Two years ago, when Hickenlooper hired Clements for the top prison job, Ebel's father, a Denver lawyer and lifelong friend of the governor, was petitioning the state for prison reform, citing his son's solitary confinement as destroying his "psyche". The young Ebel had a long history of violent crime and psychological problems. It is not known if Clements knew either Ebel.

Under Clements, several prison reforms were enacted, such as eliminating solitary confinement and programs reducing the number of prisoners returning to jail. Of the 58-year-old Clements, devoted husband and father of two girls, Hickenlooper wrote on Facebook, he had "never worked with a better person."

The bizarre "wild west" plot thickened with the motive for Clement's murder.

Police and the FBI are investigating whether Ebel was ordered by a white supremacist gang called "211s" to do a "hit", a source told The Denver Post on Thursday.

Clements' actions as Colorado prison chief are now under scrutiny by investigators. He recently denied the application for Saudi national Homaidan al-Turki to be transferred to a Saudi Arabian prison.

Al-Turki was convicted in 2006 after prosecutors said he repeatedly sexually assaulted an Indonesian housekeeper and kept her as a virtual slave in his Colorado home for four years. His sentence was eight years to life in prison.

Prison officials said Saturday there were others who might have a "motive."

Domino's Pizza deliveryman Nathan Leon, a 27-year-old father of three, was found dead last Monday from multiple gunshot wounds, the Denver coroner's office confirmed Friday.

Police said they believed the same 9mm handgun was used in both the Clements and Leon slayings. Police also said a Domino's jacket and pizza box were found in Ebel's wrecked car.

Leon's body was found in Golden, a suburb of Denver, on Monday. Investigators say he was shot Sunday.
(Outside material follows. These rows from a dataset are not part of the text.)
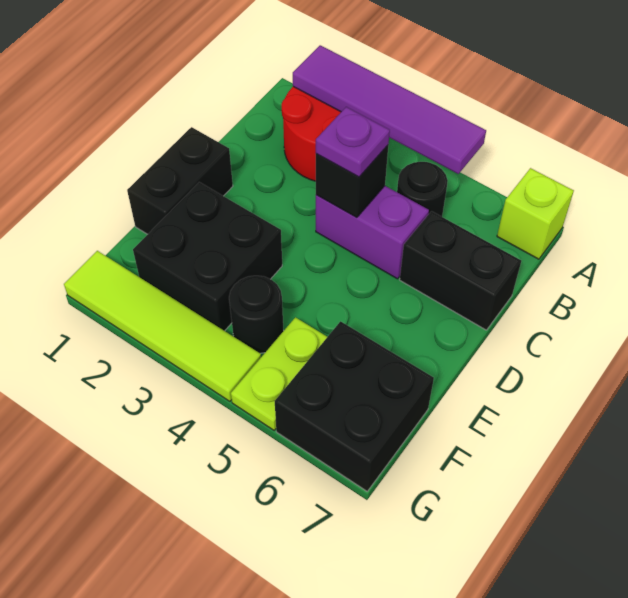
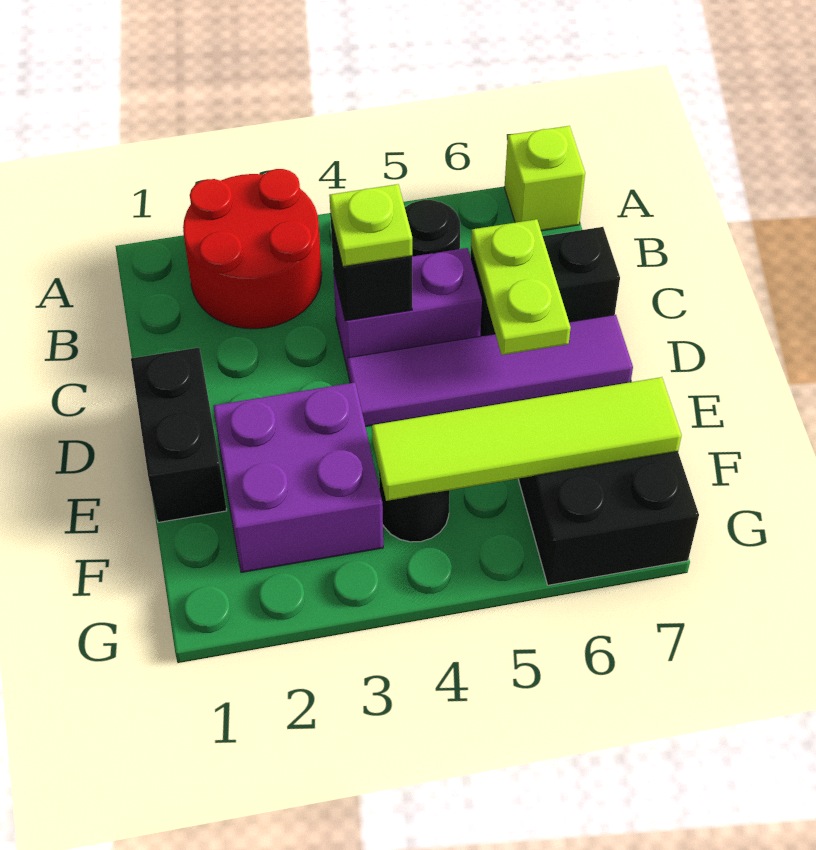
purple tile A2:A5 level 2 -> purple tile D4:D7 level 1
purple plate C4 level 3 -> lime plate C4 level 3
black brick E2:F3 level 1 -> purple brick E2:F3 level 1
lime plate F5:G5 level 1 -> lime plate C6:D6 level 2
lime tile G1:G4 level 1 -> lime tile F4:F7 level 2

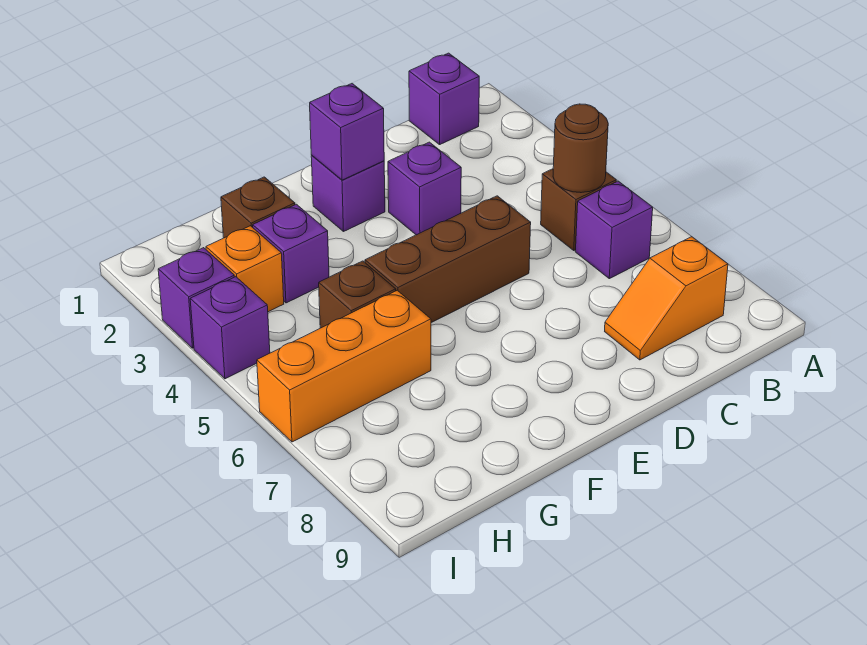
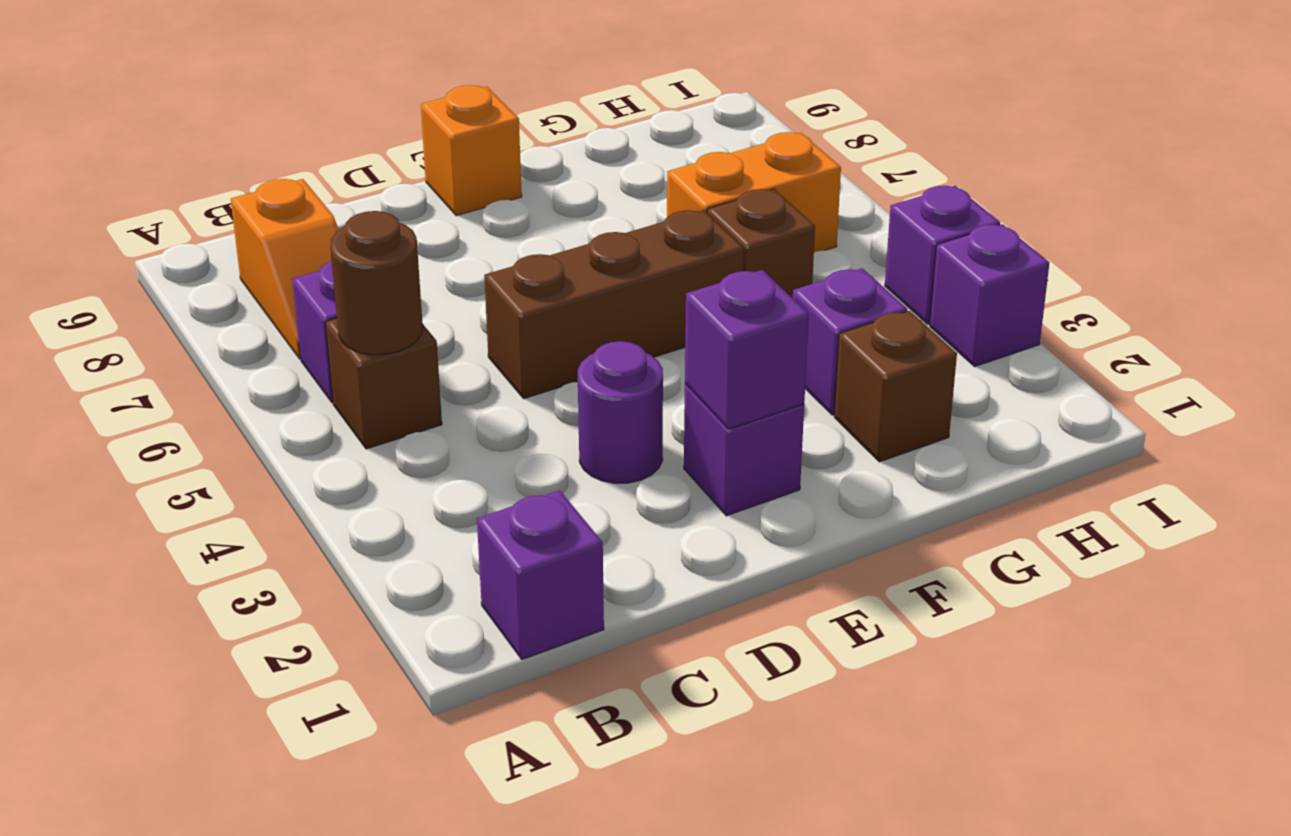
orange slope B8:C8 level 1 top B -> orange slope B7:B8 level 1 top 8
purple brick D3 level 1 -> purple round brick D3 level 1
orange brick G6:I6 level 1 -> orange brick G6:H6 level 1
orange brick H3 level 1 -> orange brick E9 level 1

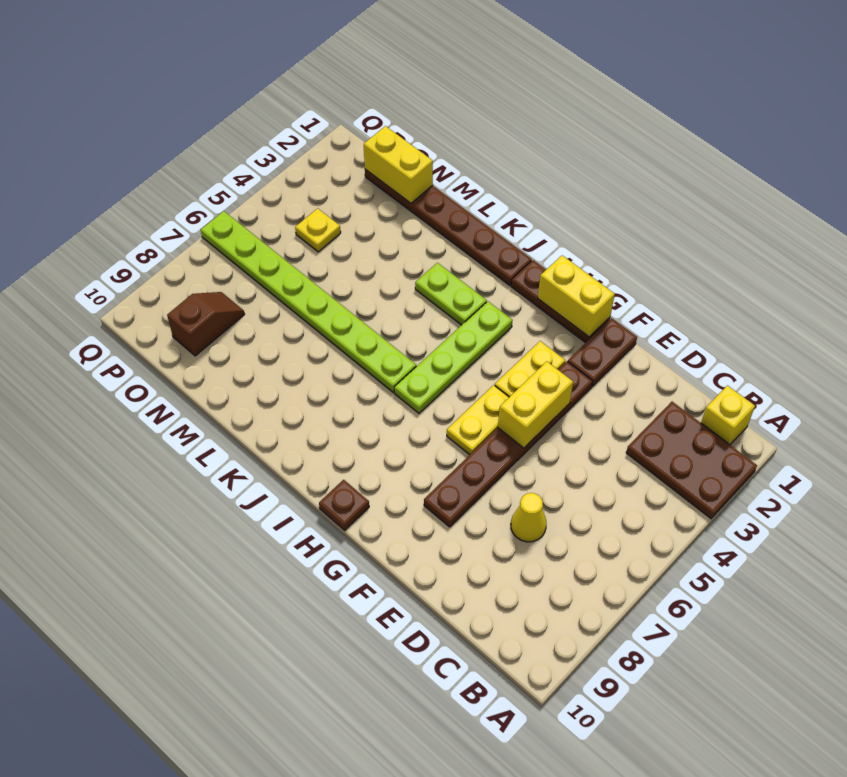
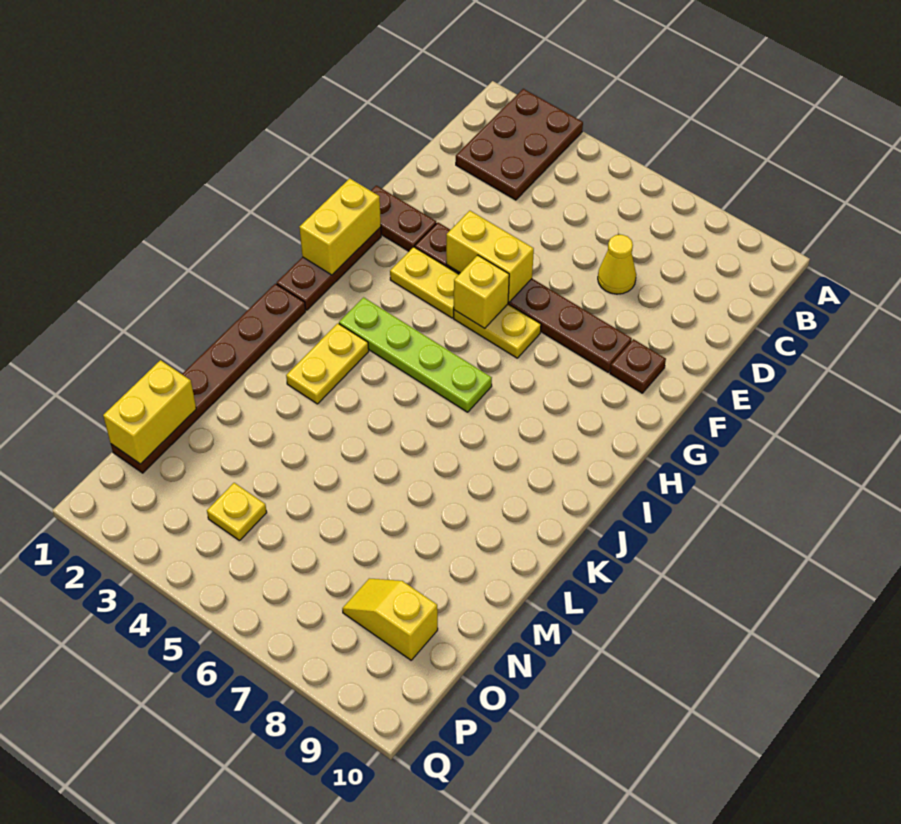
yellow brick B1 level 1 -> yellow brick G5 level 2
brown plate H10 level 1 -> brown plate F9 level 1
lime plate J3:K3 level 1 -> yellow plate J3:K3 level 1
lime plate J6:Q6 level 1 -> none
brown slope O8:O9 level 1 top 9 -> yellow slope O8:O9 level 1 top 9

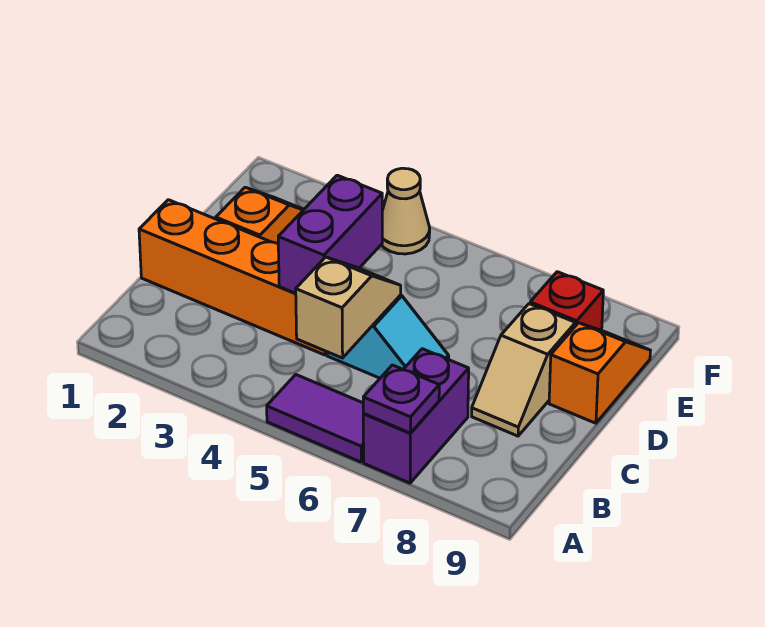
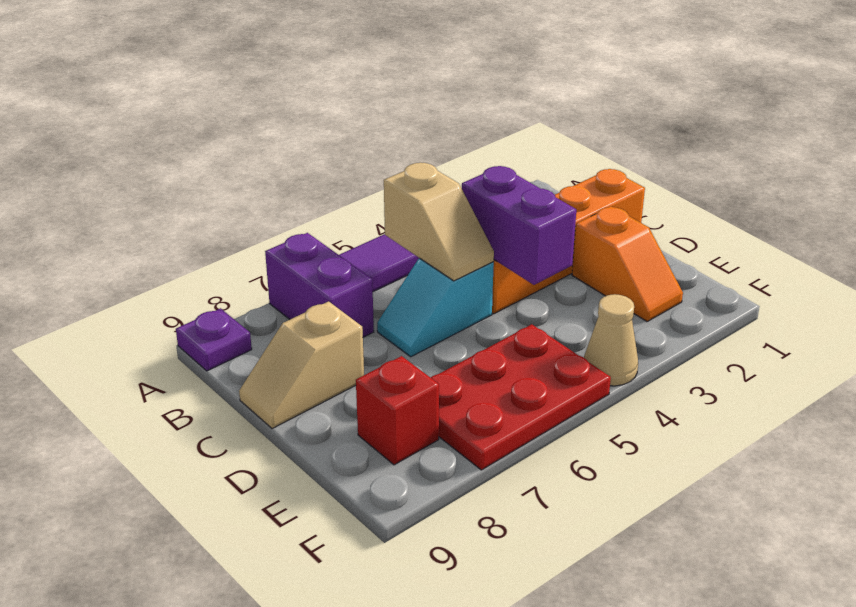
purple plate A7 level 2 -> purple plate A9 level 1
tan slope C8:D8 level 1 top D -> tan slope C8:C9 level 1 top 8
orange slope D9:E9 level 1 top D -> none
none -> red plate E5:F7 level 1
Clements was killed at his home in Monument, Colorado, about 50 miles (80 km) away, on Tuesday.

Police said Ebel, driving a black "box-type" Cadillac that fit the description of a car seen near Clement's house, was stopped by Texas highway patrol officers in Montague County Thursday, and began firing on the officer who pulled him over. The officer was hit several times in the chest, but was protected by his vest.

The injured officer alerted other law enforcement, triggering a high-speed shootout with deputies in a pursuit through Montague and Wise counties.

Finally, after smashing the Cadillac into an 18-wheel truck, Ebel emerged from the wreckage brandishing an automatic weapon and fired "20 to30" rounds at police before he was dropped by a shot to the head.

Clements was heralded by Hickenlooper and others for a long list of reforms in his two-year term, including reducing the number of inmates in administrative segregation and reducing the state's recidivism rate.

Clements oversaw the closure of two prisons in the past two years and was planning to close others in response to a drastic drop in the number of inmates.